DU Alumni

Alumnus Bob van der Linden oversees Smithsonian’s aeronautic treasures

Bob van der Linden (BA history ’77) likes to say history is in his blood and that he couldn’t have escaped a career involving the subject even if he wanted to.

Van der Linden grew up in Washington, D.C., where his father was a newspaper reporter for 50 years and wrote history books on the side. Van der Linden remembers that politics and history were standard subjects discussed at the dinner table growing up, and that his family’s favorite pastime was visiting the Smithsonian.
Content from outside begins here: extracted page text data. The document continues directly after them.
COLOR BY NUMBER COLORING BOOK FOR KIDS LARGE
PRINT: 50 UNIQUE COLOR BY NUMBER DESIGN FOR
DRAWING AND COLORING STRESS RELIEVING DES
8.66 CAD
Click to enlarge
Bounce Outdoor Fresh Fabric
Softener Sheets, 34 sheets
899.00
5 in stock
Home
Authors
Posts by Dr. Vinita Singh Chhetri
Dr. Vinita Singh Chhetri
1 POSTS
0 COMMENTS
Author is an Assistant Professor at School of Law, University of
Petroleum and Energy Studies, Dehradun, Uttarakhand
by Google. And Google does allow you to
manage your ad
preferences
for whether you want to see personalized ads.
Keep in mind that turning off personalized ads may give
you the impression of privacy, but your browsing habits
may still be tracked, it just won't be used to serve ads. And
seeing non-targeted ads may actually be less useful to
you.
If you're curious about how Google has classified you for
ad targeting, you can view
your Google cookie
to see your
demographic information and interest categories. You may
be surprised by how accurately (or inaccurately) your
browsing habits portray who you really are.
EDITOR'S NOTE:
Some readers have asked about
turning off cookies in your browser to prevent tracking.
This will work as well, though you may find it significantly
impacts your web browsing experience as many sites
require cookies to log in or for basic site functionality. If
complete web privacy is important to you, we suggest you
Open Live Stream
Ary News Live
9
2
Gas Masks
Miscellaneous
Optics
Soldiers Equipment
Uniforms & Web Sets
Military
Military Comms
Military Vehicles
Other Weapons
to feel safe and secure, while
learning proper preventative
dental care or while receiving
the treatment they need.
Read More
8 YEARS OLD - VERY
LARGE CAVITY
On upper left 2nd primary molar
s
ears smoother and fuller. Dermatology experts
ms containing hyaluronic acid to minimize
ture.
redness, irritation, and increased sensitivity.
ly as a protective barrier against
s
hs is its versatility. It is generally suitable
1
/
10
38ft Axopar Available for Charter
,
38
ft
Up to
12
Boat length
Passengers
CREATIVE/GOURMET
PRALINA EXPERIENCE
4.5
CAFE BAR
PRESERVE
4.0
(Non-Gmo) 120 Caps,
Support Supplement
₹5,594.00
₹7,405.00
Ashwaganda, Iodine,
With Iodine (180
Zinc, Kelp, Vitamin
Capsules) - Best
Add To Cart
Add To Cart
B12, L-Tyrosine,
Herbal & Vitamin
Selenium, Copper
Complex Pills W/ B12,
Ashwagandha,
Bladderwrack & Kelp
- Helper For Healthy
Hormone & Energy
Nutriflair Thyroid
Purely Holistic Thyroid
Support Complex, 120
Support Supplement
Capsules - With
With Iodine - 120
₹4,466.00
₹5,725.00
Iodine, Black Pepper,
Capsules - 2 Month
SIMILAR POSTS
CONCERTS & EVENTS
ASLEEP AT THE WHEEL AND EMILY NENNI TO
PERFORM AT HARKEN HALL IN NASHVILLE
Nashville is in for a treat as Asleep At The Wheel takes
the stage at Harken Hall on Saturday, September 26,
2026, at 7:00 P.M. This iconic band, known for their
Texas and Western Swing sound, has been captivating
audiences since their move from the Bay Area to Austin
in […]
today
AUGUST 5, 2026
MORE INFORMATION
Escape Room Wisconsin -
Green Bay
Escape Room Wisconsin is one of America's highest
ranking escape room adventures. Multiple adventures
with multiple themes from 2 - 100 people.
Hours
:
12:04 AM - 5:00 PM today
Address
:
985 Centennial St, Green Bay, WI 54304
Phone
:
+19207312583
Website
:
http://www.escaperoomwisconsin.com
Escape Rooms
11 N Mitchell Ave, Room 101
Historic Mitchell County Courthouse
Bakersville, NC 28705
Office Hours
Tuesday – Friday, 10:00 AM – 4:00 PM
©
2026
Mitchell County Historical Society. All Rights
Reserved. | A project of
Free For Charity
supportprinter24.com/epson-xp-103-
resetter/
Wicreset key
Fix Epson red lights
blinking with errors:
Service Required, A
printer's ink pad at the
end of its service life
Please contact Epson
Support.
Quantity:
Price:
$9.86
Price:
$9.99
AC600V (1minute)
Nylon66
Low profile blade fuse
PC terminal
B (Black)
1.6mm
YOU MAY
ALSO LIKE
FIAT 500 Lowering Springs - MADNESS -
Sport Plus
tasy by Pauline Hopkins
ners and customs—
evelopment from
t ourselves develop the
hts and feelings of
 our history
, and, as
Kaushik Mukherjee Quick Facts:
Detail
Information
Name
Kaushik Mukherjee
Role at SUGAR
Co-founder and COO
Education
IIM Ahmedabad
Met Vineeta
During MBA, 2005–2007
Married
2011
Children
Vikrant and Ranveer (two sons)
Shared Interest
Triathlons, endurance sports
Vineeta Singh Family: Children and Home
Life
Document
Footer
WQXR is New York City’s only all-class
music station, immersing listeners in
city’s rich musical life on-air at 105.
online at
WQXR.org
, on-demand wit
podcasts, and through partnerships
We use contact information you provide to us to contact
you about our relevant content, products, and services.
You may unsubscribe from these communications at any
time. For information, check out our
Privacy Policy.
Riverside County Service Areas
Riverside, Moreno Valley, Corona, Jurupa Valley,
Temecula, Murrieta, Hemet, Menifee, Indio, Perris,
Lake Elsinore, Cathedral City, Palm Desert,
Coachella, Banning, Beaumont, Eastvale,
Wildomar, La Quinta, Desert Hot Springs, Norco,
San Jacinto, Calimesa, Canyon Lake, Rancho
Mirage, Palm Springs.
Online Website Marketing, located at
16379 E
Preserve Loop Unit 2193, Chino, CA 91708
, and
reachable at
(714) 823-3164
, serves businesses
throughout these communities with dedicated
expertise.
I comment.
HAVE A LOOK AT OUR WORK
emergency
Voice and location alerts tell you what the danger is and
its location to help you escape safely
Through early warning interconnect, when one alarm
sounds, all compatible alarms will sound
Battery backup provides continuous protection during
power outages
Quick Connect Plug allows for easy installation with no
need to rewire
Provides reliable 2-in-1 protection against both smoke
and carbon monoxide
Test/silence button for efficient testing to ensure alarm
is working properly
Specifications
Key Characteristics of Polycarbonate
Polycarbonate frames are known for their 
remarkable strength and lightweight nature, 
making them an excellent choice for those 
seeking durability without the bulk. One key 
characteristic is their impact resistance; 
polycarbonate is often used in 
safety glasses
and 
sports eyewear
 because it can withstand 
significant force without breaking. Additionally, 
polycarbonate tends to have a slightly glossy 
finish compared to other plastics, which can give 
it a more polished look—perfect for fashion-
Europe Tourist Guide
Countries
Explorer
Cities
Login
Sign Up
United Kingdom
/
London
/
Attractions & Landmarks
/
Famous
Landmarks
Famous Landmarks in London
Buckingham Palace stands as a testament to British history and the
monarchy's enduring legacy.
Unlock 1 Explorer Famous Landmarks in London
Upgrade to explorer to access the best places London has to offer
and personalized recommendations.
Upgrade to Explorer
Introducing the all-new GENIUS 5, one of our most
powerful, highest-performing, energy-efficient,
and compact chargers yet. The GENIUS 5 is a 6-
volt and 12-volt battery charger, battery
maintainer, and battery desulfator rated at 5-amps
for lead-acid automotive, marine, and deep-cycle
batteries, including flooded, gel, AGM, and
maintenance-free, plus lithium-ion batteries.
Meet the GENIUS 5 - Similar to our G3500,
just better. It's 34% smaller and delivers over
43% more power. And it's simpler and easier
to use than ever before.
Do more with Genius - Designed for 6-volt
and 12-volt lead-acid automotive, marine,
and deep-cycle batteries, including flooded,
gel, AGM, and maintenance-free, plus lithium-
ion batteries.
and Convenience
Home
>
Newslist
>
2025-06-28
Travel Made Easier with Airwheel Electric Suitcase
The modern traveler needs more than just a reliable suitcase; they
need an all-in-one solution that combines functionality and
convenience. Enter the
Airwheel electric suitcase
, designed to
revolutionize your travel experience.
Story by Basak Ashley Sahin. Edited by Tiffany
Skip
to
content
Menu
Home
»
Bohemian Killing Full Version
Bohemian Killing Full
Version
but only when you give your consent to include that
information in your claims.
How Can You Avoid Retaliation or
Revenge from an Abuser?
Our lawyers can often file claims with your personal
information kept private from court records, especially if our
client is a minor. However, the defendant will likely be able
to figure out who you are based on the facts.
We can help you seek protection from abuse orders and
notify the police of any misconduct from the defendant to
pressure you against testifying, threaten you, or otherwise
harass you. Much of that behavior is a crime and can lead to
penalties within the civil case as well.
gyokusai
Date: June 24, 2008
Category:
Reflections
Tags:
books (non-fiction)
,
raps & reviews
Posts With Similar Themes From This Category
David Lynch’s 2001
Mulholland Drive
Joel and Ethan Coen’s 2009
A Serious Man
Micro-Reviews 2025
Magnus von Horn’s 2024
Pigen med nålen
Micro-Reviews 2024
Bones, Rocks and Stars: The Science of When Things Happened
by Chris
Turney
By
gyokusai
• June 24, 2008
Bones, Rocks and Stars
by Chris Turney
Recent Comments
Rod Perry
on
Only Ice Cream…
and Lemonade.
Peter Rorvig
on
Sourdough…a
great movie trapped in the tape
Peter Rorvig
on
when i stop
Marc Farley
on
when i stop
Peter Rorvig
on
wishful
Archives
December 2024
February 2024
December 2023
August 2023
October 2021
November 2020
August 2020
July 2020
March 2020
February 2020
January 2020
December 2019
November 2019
“It’s still a favorite pastime, except now it’s from the inside,” says van der Linden, chair of the aeronautics division at the Smithsonian National Air and Space Museum (NASM). He came to the institution in 1975 as a volunteer while studying at DU. He got a job as a library technician at the museum after graduation and became a curator after earning master’s and doctoral degrees in American history from George Washington University.

Van der Linden’s love for his work persists, even after 30 years. He says working in the aeronautics division is his dream job because it combines his professional interest in history with his personal interest in aviation. The job entails researching and writing books and articles, creating exhibits using objects and images from the museum’s collections, collecting aircraft and aviation-related artifacts, and performing outreach activities such as lectures, interviews and teaching.

During his career at the Smithsonian, van der Linden has met many aviation and space pioneers, including World War I and World War II aces from both sides of the conflicts, aviation legend Gen. Jimmy Doolittle, many of America’s early astronauts, several Soviet cosmonauts and Apollo 11 command module pilot Michael Collins, who was director of NASM when it opened in 1976.

As a student, van der Linden was impressed and motivated by DU professors John Livingston, Allen Breck and George Barany.

“As cliché as it may sound, I learned the value of hard work and the joy of learning from them,” he says. “They made college a challenge, but one worth taking.”